Where did his out-of-the-blue moment come from? Not truly out of the blue.
An unkinder, darker Hollywood
I didn't understand why Chris Rock's 'G.I. Jane 2' joke was supposed to be funny until the camera cut to Pinkett-Smith rolling her eyes, clearly unamused. Okay, she was bald. A fashion statement, right? Lighten up, girlfriend! I bet Lupita Nyong'o would have laughed.
I didn't understand Smith's anger until the backstory. I hadn't known Pinkett-Smith suffered from alopecia and that black women are especially at risk.
Any woman can relate. Black women may have a very special relationship with their hair, but we all get the emotional devastation of alopecia. Hair is our 'crowning glory', as the Book of Corinthians, Oliver Swinburne, and others have noted. It's been deeply traumatic for Pinkett-Smith, and going bald illustrates a milestone in her journey of owning her condition, encouraged by her daughter.
Rock says he didn't know about her alopecia. If so, he thought he was making a fair-game joke. Had her baldness been a fashion statement, I'd have expected her to suck it up. She's not, first and foremost someone's wife, she's an established actress in her own right, and Oscar fashion is fair game.
At the time of this writing Rock hasn't apologized to Pinkett-Smith but he sure owes her a public apology. His unintentionally cruel joke ridiculed her in front of millions. Hopefully he'll be man enough to do so, and soon, because Smith has already apologized to Rock.
Rock has known Will Smith from his Fresh Prince of Bel-Air days and there's existing friction. Several years ago Rock joked it wasn't fair about Jada Pinkett-Smith not getting invited to the Oscars, and that it also wasn't fair Will Smith got heavily paid for 1999's Wild Wild West, not exactly his greatest movie.
Comedians make fun. It's the intrinsic nature of humor, pointing to egos and the hypocrisy of life.

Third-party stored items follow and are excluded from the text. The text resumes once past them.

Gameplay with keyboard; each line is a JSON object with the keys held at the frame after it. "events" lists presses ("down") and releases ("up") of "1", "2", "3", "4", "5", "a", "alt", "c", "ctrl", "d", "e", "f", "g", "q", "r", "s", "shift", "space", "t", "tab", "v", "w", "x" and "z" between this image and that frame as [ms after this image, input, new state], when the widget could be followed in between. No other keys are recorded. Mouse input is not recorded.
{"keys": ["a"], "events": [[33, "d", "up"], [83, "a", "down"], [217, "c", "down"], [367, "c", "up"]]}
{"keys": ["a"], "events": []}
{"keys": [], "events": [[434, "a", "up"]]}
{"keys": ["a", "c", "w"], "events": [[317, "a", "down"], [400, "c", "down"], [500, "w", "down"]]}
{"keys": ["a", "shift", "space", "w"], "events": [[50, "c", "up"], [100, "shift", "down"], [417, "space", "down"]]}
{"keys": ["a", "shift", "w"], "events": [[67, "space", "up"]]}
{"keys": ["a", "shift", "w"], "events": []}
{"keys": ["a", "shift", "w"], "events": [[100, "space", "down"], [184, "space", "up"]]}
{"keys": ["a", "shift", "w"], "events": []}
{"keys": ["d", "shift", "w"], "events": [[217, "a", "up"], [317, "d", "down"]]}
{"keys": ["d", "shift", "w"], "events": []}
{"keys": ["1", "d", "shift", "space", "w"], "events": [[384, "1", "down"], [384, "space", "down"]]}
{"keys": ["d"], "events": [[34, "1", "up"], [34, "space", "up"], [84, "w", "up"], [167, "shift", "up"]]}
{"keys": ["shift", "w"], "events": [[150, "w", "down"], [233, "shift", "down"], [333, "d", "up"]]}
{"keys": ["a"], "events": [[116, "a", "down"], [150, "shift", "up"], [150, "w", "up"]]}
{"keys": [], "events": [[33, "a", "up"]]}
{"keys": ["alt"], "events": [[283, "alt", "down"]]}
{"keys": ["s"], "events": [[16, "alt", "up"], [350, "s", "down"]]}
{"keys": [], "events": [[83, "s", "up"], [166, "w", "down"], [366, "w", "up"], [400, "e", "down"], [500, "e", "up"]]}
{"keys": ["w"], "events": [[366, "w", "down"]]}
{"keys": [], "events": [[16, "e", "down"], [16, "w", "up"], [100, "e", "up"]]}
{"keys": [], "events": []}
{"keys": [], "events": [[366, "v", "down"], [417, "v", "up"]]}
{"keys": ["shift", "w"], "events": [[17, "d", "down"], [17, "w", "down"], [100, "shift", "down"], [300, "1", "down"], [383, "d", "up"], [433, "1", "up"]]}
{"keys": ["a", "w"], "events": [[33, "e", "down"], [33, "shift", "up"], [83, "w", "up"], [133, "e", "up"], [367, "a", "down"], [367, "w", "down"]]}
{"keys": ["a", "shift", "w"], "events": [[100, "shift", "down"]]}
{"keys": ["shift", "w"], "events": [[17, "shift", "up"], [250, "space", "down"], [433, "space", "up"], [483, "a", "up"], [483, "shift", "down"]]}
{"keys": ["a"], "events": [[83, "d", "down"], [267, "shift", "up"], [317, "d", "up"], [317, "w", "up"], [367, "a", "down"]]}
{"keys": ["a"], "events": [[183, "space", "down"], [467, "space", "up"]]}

But humor has gotten a lot nastier in the last twenty years, particularly in Hollywood.
Unkind digs received a rocket boost from Ricky Gervais, who slaughtered Hollywood celebrities at the 2020 Golden Globes. One watches, cheering him on for rooting out Hollywood's ugliest hypocrisies, like how Jeffrey Epstein was their 'friend' - touché! - and LOL when he eviscerates them with a verbal machete:
"Well, you say you’re woke but the companies you work for in China — unbelievable. Apple, Amazon, Disney. If ISIS started a streaming service you’d call your agent, wouldn’t you?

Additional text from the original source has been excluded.